The startup graduated from Y Combinator’s S21 batch and later pivoted into banking for sneaker resellers – a niche that evaporated almost overnight in October 2022, when Kanye West’s antisemitic comments triggered the collapse of the Yeezy market that much of Slash’s customer base depended on.

So they pivoted again. This time, into vertical banking for online businesses.

The pitch is simple. Instead of competing head-on with players like Mercury and Ramp, Slash builds industry-specific tooling for affiliate marketers, e-commerce operators, agencies, healthcare providers, contractors, wholesalers, online travel agencies and Web3 firms. Each vertical gets workflows shaped around how those operators actually move money.

“If we continue solving these niche, vertical, specific financial workflows for businesses across different industries, then we can sneakily become one of the largest commercial credit card issuers in the country,” Cardenas says, in comments reported by Fortune.

The software layer on top of a bank

Slash itself isn’t a bank. Deposit accounts and card issuing run through Column N.A., the nationally chartered bank co-founded by Plaid’s William Hockey. Corporate cards are issued as Visa charge cards with uncapped cashback, and idle cash gets routed into money market funds through a partnership with Atomic Invest.

On top of that infrastructure sits a product stack that now bundles FDIC-insured business checking, expense management, treasury, global payments, invoicing, working capital and stablecoin support – the last of which came via a partnership with Stripe’s Bridge in August 2025.

By its own account, Slash now serves more than 5,000 businesses, including AI voice startup Bland, Entry, Triumph Labs, Drink Nectar and Hike Outdoor.

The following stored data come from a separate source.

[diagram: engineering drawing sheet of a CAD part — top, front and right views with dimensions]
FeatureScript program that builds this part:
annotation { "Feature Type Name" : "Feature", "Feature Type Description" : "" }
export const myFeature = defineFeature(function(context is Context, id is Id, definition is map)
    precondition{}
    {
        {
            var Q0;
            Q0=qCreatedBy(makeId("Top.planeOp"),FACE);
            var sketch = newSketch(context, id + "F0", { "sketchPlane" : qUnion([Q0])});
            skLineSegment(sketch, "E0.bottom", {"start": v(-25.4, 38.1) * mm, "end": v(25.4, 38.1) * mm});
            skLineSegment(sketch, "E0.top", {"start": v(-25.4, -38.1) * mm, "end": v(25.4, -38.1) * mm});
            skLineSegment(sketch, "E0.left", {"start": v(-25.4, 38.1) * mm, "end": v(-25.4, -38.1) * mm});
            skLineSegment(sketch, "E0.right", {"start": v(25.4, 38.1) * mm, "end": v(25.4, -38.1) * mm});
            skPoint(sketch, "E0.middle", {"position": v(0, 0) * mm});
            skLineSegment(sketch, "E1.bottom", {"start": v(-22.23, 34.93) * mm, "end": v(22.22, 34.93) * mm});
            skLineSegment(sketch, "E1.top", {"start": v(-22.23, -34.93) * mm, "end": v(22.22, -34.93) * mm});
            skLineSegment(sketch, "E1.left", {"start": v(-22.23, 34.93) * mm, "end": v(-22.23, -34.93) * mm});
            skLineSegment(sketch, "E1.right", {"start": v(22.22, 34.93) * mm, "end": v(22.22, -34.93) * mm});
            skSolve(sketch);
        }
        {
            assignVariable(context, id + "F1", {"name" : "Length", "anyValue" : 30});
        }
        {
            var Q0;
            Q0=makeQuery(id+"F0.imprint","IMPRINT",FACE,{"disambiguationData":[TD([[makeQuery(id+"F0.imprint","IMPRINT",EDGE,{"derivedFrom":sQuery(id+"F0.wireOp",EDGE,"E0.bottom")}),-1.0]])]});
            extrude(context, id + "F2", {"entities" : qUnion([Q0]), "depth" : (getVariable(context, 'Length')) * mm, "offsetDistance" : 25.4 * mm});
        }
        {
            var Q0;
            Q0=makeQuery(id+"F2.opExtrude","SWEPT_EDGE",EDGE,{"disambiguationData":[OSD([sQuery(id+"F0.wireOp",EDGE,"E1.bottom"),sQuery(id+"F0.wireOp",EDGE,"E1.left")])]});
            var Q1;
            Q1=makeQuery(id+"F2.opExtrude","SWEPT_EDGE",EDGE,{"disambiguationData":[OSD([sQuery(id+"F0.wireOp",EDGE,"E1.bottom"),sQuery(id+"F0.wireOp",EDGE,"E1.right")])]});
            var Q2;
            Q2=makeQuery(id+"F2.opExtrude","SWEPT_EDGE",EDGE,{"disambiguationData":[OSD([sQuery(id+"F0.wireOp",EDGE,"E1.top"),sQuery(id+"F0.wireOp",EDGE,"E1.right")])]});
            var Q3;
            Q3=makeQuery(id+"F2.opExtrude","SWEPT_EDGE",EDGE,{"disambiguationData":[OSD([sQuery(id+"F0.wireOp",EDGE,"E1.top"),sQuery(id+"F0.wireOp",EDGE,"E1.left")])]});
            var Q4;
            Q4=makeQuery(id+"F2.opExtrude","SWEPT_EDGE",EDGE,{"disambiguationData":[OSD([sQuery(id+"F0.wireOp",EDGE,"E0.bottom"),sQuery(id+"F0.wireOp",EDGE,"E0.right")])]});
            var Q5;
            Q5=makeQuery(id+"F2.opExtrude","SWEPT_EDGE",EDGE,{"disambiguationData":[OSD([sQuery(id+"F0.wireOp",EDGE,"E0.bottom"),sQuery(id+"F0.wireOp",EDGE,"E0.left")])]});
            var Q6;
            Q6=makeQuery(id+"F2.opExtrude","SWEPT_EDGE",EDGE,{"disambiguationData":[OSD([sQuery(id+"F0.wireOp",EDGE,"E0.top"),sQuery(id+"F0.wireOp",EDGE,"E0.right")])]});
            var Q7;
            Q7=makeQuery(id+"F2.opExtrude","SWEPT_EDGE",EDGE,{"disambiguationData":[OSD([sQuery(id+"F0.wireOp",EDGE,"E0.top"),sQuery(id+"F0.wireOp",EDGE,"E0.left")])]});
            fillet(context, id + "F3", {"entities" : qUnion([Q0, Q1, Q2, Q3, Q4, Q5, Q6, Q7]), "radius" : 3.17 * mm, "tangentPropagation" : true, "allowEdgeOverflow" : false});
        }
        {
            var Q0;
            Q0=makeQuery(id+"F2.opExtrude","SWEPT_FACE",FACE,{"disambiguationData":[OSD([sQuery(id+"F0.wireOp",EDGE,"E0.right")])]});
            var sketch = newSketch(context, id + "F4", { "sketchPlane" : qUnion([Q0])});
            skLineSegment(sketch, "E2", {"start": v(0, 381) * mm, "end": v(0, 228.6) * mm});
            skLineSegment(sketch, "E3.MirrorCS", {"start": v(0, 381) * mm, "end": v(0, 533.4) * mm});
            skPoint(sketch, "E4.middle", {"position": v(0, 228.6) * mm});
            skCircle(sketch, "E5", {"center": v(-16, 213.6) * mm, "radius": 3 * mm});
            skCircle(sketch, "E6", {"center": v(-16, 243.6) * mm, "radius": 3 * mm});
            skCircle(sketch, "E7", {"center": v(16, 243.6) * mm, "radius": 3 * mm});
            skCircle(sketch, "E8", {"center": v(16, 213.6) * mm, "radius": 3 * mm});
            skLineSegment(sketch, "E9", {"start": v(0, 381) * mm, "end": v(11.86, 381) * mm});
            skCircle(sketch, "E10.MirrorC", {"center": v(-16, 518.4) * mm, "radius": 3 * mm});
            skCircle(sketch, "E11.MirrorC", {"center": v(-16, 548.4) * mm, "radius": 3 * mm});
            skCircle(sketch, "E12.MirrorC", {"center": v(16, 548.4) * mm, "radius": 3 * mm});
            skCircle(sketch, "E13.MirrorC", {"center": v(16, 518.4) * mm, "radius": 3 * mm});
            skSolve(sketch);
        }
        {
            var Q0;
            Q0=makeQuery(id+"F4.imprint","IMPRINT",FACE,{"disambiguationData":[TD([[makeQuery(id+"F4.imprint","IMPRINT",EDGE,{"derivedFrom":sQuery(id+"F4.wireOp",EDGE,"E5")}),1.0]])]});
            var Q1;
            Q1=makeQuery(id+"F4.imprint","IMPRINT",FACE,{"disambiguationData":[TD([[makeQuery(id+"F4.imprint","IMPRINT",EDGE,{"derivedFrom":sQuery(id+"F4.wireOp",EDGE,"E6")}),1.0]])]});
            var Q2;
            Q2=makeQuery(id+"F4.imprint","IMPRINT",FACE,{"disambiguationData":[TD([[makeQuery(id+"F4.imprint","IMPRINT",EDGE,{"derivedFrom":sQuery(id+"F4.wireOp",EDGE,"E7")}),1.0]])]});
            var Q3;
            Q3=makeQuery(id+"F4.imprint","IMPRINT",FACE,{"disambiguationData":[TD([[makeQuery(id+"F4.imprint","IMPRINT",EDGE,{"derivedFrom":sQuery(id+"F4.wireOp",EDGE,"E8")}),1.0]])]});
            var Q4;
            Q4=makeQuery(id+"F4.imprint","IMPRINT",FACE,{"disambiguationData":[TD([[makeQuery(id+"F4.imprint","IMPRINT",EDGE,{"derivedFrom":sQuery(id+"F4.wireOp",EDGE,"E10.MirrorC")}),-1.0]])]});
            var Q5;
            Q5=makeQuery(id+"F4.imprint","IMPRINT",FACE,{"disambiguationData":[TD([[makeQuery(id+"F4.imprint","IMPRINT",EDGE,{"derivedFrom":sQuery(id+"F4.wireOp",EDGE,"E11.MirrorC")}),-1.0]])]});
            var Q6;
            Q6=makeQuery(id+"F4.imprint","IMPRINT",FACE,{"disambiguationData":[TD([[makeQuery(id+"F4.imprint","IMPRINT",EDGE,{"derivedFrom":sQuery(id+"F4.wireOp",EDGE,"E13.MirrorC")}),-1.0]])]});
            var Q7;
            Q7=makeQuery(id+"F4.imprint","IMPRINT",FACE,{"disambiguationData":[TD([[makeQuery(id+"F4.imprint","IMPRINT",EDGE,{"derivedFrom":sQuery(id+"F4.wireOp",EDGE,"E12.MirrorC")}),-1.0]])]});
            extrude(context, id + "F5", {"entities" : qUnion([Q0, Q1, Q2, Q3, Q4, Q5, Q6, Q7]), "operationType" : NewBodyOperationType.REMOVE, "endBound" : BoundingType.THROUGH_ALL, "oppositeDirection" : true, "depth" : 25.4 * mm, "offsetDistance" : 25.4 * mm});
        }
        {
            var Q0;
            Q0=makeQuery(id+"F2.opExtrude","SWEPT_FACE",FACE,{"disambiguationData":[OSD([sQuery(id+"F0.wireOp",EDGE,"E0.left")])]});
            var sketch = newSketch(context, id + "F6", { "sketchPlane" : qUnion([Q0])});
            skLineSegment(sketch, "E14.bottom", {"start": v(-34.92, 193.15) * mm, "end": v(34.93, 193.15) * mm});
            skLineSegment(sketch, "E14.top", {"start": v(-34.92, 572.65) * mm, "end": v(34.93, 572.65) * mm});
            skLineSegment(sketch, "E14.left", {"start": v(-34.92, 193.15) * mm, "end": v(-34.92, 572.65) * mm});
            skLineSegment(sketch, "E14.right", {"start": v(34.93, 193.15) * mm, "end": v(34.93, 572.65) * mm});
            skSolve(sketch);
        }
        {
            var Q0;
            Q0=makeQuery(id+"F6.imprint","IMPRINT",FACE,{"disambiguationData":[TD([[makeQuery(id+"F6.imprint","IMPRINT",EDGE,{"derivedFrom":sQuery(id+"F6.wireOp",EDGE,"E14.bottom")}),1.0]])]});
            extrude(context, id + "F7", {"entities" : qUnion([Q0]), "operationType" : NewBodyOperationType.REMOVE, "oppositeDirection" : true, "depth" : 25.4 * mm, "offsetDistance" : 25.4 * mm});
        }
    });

Alongside the round, the company launched “Twin,” an AI agent it describes as a chief of staff for a business’s finances. Cardenas has framed that as the direction of travel.

“By the end of the year, Slash will run your financial back office for you,” he says, in a blog post announcing the company’s autonomous finance vision. “Every waking second of a business owner’s time should be spent on the needle-moving parts of their business: not their finances, not accounting busywork.”

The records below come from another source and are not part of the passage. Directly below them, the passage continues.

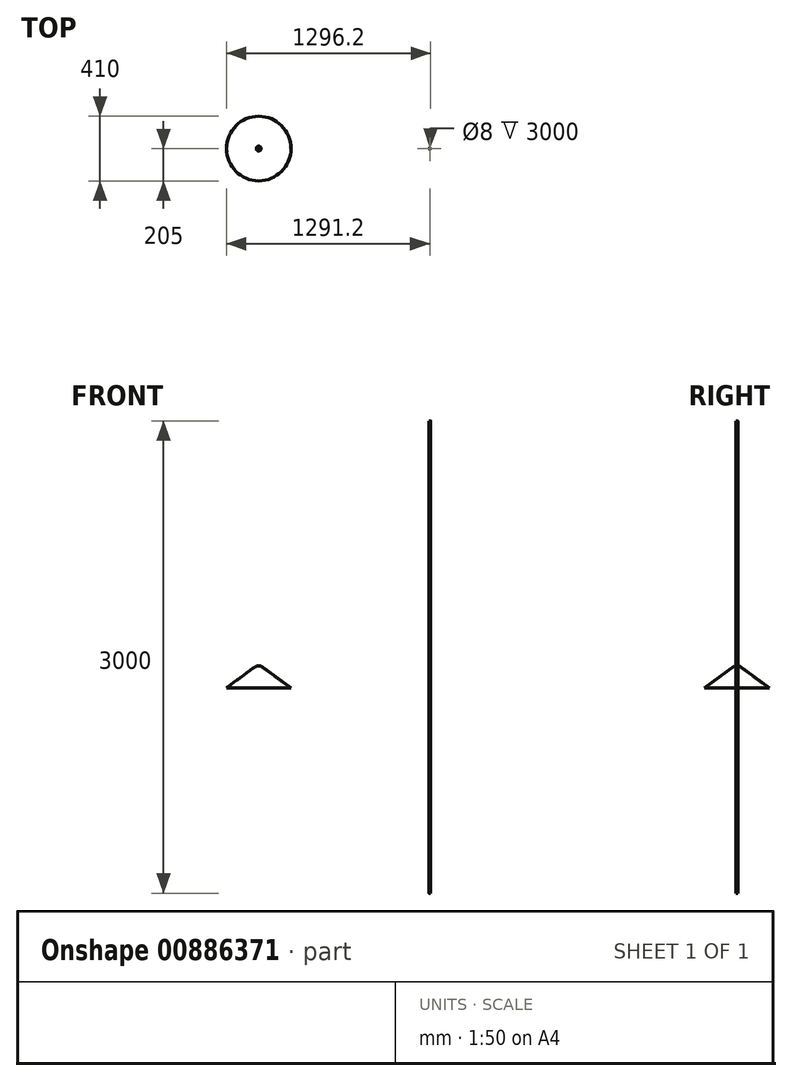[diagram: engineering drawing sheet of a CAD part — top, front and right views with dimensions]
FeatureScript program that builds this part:
annotation { "Feature Type Name" : "Feature", "Feature Type Description" : "" }
export const myFeature = defineFeature(function(context is Context, id is Id, definition is map)
    precondition{}
    {
        {
            var Q0;
            Q0=qCreatedBy(makeId("Front.planeOp"),FACE);
            var sketch = newSketch(context, id + "F0", { "sketchPlane" : qUnion([Q0])});
            skLineSegment(sketch, "E0", {"start": v(0, 0) * mm, "end": v(0, 140) * mm});
            skLineSegment(sketch, "E1", {"start": v(0, 140) * mm, "end": v(-15, 140) * mm});
            skLineSegment(sketch, "E2", {"start": v(-15, 140) * mm, "end": v(-205, 0) * mm});
            skLineSegment(sketch, "E3", {"start": v(-205, 0) * mm, "end": v(0, 0) * mm});
            skSolve(sketch);
        }
        {
            var Q0;
            Q0 = qSketchRegion(id + "F0", true);
            var Q1;
            Q1=sQuery(id+"F0.wireOp",EDGE,"E0");
            revolve(context, id + "F1", {"surfaceOperationType" : NewSurfaceOperationType.NEW, "entities" : qUnion([Q0]), "axis" : qUnion([Q1]), "revolveType" : RevolveType.FULL});
        }
        {
            var Q0;
            Q0=qCreatedBy(makeId("Front.planeOp"),FACE);
            var sketch = newSketch(context, id + "F2", { "sketchPlane" : qUnion([Q0])});
            skLineSegment(sketch, "E4", {"start": v(-200, 0) * mm, "end": v(-5, 140) * mm});
            skLineSegment(sketch, "E5", {"start": v(0, 140) * mm, "end": v(0, 0) * mm});
            skLineSegment(sketch, "E6", {"start": v(0, 0) * mm, "end": v(-200, 0) * mm});
            skLineSegment(sketch, "E7", {"start": v(-5, 140) * mm, "end": v(0, 140) * mm});
            skSolve(sketch);
        }
        {
            var Q0;
            Q0 = qSketchRegion(id + "F2", true);
            var Q1;
            Q1=sQuery(id+"F2.wireOp",EDGE,"E5");
            revolve(context, id + "F3", {"operationType" : NewBodyOperationType.REMOVE, "surfaceOperationType" : NewSurfaceOperationType.NEW, "entities" : qUnion([Q0]), "axis" : qUnion([Q1]), "revolveType" : RevolveType.FULL, "oppositeDirection" : true});
        }
        {
            var Q0;
            Q0=qCreatedBy(makeId("Front.planeOp"),FACE);
            var sketch = newSketch(context, id + "F4", { "sketchPlane" : qUnion([Q0])});
            skLineSegment(sketch, "E8", {"start": v(1091.2, 1695.37) * mm, "end": v(1091.2, -1304.63) * mm});
            skLineSegment(sketch, "E9", {"start": v(1091.2, -1304.63) * mm, "end": v(1086.2, -1304.63) * mm});
            skLineSegment(sketch, "E10", {"start": v(1086.2, -1304.63) * mm, "end": v(1086.2, 1695.37) * mm});
            skLineSegment(sketch, "E11", {"start": v(1086.2, 1695.37) * mm, "end": v(1091.2, 1695.37) * mm});
            skSolve(sketch);
        }
        {
            var Q0;
            Q0 = qSketchRegion(id + "F4", true);
            var Q1;
            Q1=sQuery(id+"F4.wireOp",EDGE,"E10");
            revolve(context, id + "F5", {"surfaceOperationType" : NewSurfaceOperationType.NEW, "entities" : qUnion([Q0]), "axis" : qUnion([Q1]), "revolveType" : RevolveType.FULL});
        }
        {
            var Q0;
            Q0=qCreatedBy(makeId("Front.planeOp"),FACE);
            var sketch = newSketch(context, id + "F6", { "sketchPlane" : qUnion([Q0])});
            skLineSegment(sketch, "E12", {"start": v(1090.2, -1304.63) * mm, "end": v(1086.2, -1304.63) * mm});
            skLineSegment(sketch, "E13", {"start": v(1090.2, -1304.63) * mm, "end": v(1090.2, 1695.37) * mm});
            skLineSegment(sketch, "E14", {"start": v(1090.2, 1695.37) * mm, "end": v(1086.2, 1695.37) * mm});
            skLineSegment(sketch, "E15", {"start": v(1086.2, 1695.37) * mm, "end": v(1086.2, -1304.63) * mm});
            skSolve(sketch);
        }
        {
            var Q0;
            Q0 = qSketchRegion(id + "F6", true);
            var Q1;
            Q1=sQuery(id+"F6.wireOp",EDGE,"E15");
            revolve(context, id + "F7", {"operationType" : NewBodyOperationType.REMOVE, "surfaceOperationType" : NewSurfaceOperationType.NEW, "entities" : qUnion([Q0]), "axis" : qUnion([Q1]), "revolveType" : RevolveType.FULL, "oppositeDirection" : true});
        }
    });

The thesis landed with Slash’s new lead investor.

“What drew us to Slash was the speed and conviction we saw from Victor, Kevin and the team,” says Ribbit Capital founder Micky Malka, in remarks reported by BusinessWire. “They’re building the bank of the future, where agents handle the processes that used to require entire departments.”

Khosla partner Jai Sajnani, whose firm has previously backed Stripe, Affirm and Ramp, described Slash as “building the financial operating system for a new class of business: lean, high-velocity operators who will move more money with fewer people than anyone thought possible.”

For Cardenas and Bai, who are now 24, the $1.4 billion valuation is less a destination than another checkpoint. The company has already pivoted twice – from dropshippers to sneaker resellers to vertical operators – and each move has reshaped what Slash actually is.

For founders watching, the takeaway is less about the round and more about the arc. The businesses that survive repeated pivots tend not to be the ones that guessed right the first time. They’re the ones that kept shipping once the original customer base disappeared.